倒是胡都古先反應了過來。
對著幾人做了一個噤聲的動作。
那幾人剛把刀抽出來,看見胡都古的樣子,也都停了下來。
“你是什麽人?!”
為首的一人壓低了聲音對著胡都古說道。
“我猜你們一定是河穀縣的人吧,是來救你們縣令的?”
胡都古看著這幾人鬼鬼祟祟的樣子,又是來到了衙門的後院,自然一下子就猜了出來。
聽到胡都古的話。
那幾人又把刀抬了起來,朝著胡都古逼近著。
很明顯。
他們以為形跡暴露了。
要殺人滅口。
“我也是來救人的,三河縣的人!”
胡都古也把短刃抽出來,橫在身前。
冷冷的說道。
眼前這些人要是不識抬舉,幹掉倒也不費勁,但肯定就暴露了。
“哼!”
“憑什麽信你?!”
為首那人冷冷說道。
“如果我是刺史的人,現在隻需要大叫一聲,你們就跑不了,我何必費這個口舌?”
“信不信由你!”
胡都古把短刃橫著。
尋找著合適的機會,一會真要是這些人不管不顧,他要在最短的時間內,幹掉他們!
為首那人盯著胡都古看了半天,又想著剛才胡都古的動作,揮手讓眾人把刀放下。
“既然如此,倒是冒犯了!”
“在下河穀縣相石。

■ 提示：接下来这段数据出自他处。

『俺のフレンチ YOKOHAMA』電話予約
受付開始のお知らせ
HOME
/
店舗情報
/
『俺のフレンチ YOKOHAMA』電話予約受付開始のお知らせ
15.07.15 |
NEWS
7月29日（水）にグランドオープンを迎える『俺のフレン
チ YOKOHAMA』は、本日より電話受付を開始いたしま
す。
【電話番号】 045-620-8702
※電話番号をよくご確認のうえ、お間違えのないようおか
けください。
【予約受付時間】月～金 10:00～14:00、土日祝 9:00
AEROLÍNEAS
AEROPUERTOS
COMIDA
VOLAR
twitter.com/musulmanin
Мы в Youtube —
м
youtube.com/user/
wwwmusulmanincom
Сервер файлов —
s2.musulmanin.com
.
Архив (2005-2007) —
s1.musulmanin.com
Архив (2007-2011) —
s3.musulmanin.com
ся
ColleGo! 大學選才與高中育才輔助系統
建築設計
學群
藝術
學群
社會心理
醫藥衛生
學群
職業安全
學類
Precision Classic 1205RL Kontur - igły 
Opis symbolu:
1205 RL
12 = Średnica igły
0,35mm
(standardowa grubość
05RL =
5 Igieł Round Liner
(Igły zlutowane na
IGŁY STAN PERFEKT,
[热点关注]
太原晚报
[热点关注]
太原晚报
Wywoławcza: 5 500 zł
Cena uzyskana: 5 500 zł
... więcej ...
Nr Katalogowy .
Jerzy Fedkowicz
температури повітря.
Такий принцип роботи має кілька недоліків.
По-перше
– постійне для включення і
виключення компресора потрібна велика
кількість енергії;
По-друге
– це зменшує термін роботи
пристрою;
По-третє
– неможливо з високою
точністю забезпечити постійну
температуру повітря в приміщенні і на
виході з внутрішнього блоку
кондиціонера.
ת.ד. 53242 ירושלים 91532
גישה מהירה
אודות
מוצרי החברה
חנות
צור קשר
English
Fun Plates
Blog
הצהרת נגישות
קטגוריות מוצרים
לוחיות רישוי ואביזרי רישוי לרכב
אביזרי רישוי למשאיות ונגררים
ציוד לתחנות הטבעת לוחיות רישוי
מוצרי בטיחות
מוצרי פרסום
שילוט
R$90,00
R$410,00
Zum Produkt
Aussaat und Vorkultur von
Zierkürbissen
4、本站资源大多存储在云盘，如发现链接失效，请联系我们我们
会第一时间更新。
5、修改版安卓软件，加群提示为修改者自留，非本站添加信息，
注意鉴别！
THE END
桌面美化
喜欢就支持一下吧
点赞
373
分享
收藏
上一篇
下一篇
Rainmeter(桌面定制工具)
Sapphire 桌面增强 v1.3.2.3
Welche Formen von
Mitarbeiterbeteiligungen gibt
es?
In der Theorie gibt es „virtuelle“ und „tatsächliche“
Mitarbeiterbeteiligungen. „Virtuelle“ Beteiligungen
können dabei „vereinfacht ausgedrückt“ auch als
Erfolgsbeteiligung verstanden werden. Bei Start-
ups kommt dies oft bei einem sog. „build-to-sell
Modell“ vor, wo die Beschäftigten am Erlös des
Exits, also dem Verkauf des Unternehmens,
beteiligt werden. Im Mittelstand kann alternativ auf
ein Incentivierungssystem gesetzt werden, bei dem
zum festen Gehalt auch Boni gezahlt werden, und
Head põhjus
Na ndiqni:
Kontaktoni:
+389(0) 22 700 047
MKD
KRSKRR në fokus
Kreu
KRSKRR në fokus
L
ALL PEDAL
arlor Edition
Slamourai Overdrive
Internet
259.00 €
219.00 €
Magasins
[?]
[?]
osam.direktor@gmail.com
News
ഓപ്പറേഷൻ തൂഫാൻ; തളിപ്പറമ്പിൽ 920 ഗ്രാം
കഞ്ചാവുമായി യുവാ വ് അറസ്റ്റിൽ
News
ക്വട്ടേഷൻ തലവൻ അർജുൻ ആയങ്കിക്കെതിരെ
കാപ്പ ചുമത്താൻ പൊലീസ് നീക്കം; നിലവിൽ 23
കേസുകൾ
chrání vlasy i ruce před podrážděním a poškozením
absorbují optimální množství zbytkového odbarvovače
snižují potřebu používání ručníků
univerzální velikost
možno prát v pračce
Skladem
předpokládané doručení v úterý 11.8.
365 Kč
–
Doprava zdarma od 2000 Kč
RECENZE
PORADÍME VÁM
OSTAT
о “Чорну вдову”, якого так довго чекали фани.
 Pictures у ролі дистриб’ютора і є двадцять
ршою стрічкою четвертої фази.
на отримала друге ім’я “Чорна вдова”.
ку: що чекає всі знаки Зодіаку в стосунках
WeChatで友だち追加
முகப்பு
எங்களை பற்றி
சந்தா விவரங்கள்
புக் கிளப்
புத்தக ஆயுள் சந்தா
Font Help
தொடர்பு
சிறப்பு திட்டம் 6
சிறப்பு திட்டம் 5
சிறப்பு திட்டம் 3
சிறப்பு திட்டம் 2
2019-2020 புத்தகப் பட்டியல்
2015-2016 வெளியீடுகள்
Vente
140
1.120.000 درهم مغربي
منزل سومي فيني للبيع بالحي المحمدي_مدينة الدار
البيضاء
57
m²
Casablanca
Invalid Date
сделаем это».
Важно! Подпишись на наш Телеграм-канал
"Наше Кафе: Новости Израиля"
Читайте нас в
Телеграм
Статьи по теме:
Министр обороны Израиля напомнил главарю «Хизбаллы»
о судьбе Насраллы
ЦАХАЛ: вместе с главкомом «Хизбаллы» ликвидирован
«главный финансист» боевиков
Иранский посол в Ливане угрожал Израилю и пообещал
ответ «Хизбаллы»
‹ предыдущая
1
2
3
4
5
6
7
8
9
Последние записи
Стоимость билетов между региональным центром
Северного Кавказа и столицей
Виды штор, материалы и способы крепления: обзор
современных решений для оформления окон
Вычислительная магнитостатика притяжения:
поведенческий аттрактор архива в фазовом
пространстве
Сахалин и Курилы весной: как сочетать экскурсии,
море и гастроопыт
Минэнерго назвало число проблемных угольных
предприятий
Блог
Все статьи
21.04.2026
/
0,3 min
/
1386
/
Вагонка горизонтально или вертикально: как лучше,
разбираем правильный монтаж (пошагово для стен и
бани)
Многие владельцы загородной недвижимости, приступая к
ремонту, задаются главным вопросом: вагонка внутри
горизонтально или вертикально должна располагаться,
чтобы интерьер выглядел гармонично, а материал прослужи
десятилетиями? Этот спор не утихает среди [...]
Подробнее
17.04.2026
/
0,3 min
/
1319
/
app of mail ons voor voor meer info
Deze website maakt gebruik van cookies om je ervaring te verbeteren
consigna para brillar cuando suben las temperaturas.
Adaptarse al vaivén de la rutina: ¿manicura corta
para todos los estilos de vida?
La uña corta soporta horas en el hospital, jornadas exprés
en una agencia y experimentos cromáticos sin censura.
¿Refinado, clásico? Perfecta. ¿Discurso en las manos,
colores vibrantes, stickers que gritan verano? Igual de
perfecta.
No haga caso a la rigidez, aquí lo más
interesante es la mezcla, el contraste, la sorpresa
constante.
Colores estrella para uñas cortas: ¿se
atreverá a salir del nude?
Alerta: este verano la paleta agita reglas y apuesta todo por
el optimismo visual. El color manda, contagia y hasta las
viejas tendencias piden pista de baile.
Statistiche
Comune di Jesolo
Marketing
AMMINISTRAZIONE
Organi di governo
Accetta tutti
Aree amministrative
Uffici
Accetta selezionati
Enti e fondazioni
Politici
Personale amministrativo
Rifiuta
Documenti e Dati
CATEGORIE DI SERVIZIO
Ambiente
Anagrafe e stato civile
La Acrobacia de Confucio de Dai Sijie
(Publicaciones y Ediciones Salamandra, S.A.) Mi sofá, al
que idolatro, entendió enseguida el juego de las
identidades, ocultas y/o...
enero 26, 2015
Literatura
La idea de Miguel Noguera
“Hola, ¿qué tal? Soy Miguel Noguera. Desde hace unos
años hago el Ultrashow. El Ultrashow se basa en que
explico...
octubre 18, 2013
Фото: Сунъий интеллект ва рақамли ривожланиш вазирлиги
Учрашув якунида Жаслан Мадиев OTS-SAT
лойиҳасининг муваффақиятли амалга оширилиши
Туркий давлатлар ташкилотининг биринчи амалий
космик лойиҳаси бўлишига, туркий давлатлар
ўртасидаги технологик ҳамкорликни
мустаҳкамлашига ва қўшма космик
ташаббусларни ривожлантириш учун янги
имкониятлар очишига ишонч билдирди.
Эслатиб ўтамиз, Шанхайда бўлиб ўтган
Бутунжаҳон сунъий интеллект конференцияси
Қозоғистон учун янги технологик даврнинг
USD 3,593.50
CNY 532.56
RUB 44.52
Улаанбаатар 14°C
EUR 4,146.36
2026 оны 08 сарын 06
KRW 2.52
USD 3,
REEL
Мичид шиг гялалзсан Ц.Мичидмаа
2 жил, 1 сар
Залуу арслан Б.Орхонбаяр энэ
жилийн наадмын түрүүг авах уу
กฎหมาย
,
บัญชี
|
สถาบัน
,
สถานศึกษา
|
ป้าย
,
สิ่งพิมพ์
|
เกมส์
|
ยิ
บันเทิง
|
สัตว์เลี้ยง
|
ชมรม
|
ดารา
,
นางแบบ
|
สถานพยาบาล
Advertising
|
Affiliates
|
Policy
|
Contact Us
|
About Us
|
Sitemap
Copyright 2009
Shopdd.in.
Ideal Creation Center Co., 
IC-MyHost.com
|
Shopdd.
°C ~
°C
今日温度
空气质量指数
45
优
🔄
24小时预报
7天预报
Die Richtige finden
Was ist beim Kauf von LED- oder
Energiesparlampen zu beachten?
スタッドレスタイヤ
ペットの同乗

”
“你說的倒也不假,昨天三河縣的縣令確實是被關了進來。”
為首那人權衡了一下,也放下了戒備,對著胡都古說道。
“聽你這話,你們知道裏麵的情況?”
胡都古慢慢問道。
“大牢裏麵有我們的人!”
“已經準備好了。”
“你要是願意,可以跟我們一起,把你們縣令也救出來。”
那人遲疑了一下說道。
剛才看著胡都古的架勢,也知道眼前這人是個練家子。